Marcello Costa Junior, gerente de TI na Playlist Software SolutionS, foi mais adiante no seu comentário. Ele disse à reportagem que o principal objetivo da empresa é “realizar um estudo do mercado europeu e dessa forma trabalhar para atingir o mercado local de cada país. Não pensamos grande, pensamos atingir alguns clientes e distribuidores locais. Antes de vir aqui fizemos um trabalho de contato, e estamos muito contentes com a recepção dos clientes e dos canais de distribuição que nos visitaram”.
David Brito, CTO da TQTVD e coordenador do Módulo de Mercado do Fórum SBTVD, se mostrou satisfeito com uma nova participação da sua empresa no IBC. “Para nós é muito importante estar aqui.

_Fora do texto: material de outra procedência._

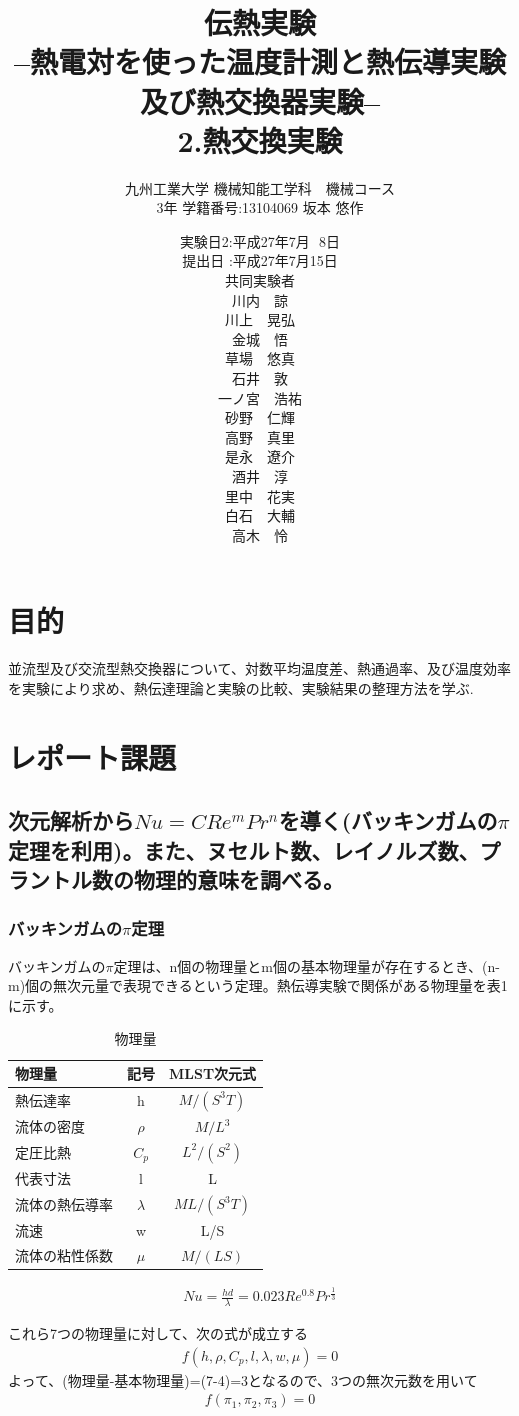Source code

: \documentclass[a4j,twoside,openright,11pt]{jarticle}
\title{伝熱実験\\--熱電対を使った温度計測と熱伝導実験及び熱交換器実験--\\2.熱交換実験}
\author{九州工業大学 機械知能工学科　機械コース\\3年 学籍番号:13104069 坂本 悠作}
\date{
実験日2:平成27年7月\,\,\,\,8日\\
提出日 :平成27年7月15日\\
共同実験者\\
川内　諒\\
川上　晃弘\\
金城　悟\\
草場　悠真\\
石井　敦\\
一ノ宮　浩祐\\
砂野　仁輝\\
高野　真里\\
是永　遼介\\
酒井　淳\\
里中　花実\\
白石　大輔\\
高木　怜\\
}
\begin{document}
\maketitle
\newpage

\section{目的}
並流型及び交流型熱交換器について、対数平均温度差、熱通過率、及び温度効率を実験により求め、熱伝達理論と実験の比較、実験結果の整理方法を学ぶ.
\section{レポート課題}
\subsection{次元解析から$Nu=CRe^mPr^n$を導く(バッキンガムの$\pi$定理を利用)。また、ヌセルト数、レイノルズ数、プラントル数の物理的意味を調べる。}
\subsubsection{バッキンガムの$\pi$定理}
バッキンガムの$\pi$定理は、n個の物理量とm個の基本物理量が存在するとき、(n-m)個の無次元量で表現できるという定理。熱伝導実験で関係がある物理量を表1に示す。
\begin{table}[htb]
\begin{center}
  \caption{物理量}
  \begin{tabular}{lcc} \hline
物理量&記号&MLST次元式\\\hline
熱伝達率&h&$M/(S^3T)$\\
流体の密度&$\rho$&$M/L^3$\\
定圧比熱&$C_p$&$L^2/(S^2)$\\
代表寸法&l&L\\
流体の熱伝導率&$\lambda$&$ML/(S^3T)$\\
流速&w&L/S\\
流体の粘性係数&$\mu$&$M/(LS)$\\
\hline
  \end{tabular}
\end{center}
\end{table}
\begin{eqnarray}
Nu = \frac{hd}{\lambda} =0.023Re^{0.8}Pr^{\frac{1}{3}}
\end{eqnarray}

これら7つの物理量に対して、次の式が成立する
\begin{eqnarray}
f(h,\rho,C_p,l,\lambda,w,\mu) = 0
\end{eqnarray}
よって、(物理量-基本物理量)=(7-4)=3となるので、3つの無次元数を用いて
\begin{eqnarray}
f(\pi_1,\pi_2,\pi_3) = 0
\end{eqnarray}
\end{document}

IBC serve para trazer as ofertas do mercado brasileiro e do sistema ISDB-T para a Europa visando Ásia e o norte de África”.
“Nossa participação aqui também tem a ver com ter maior proximidade com os fabricantes de equipamentos, já seja set-top boxes, conversores ou inclusive nos televisores que queiram explorar o mercado ISDB. Alguns agora já enxergam e demandam algumas soluções ISDB-T, mais associadas com OTT (Over-the-Top), uma opção que podemos oferecer”, comentou.
Desta forma, afirma Britto, a diversificação de produtos e mercados é necessária, mas faz parte da matriz da empresa. “No nosso caso ainda temos um discurso broadcast, mas pensando no broadband. Desde 2009 quando apresentamos a nossa solução pela primeira vez, e sem haver uma razão para existir uma diferenciação entre broadcast e broadband, uma vez que o mesmo conteúdo broadcast pode ser distribuído via IP, pensamos nas duas possibilidades. Pensamos que o que se discute é o modelo de negócio, e temos claro que quem não incorporar a longo prazo a distribuição de mídias via IP no seu modelo de negócio estará se suicidando”.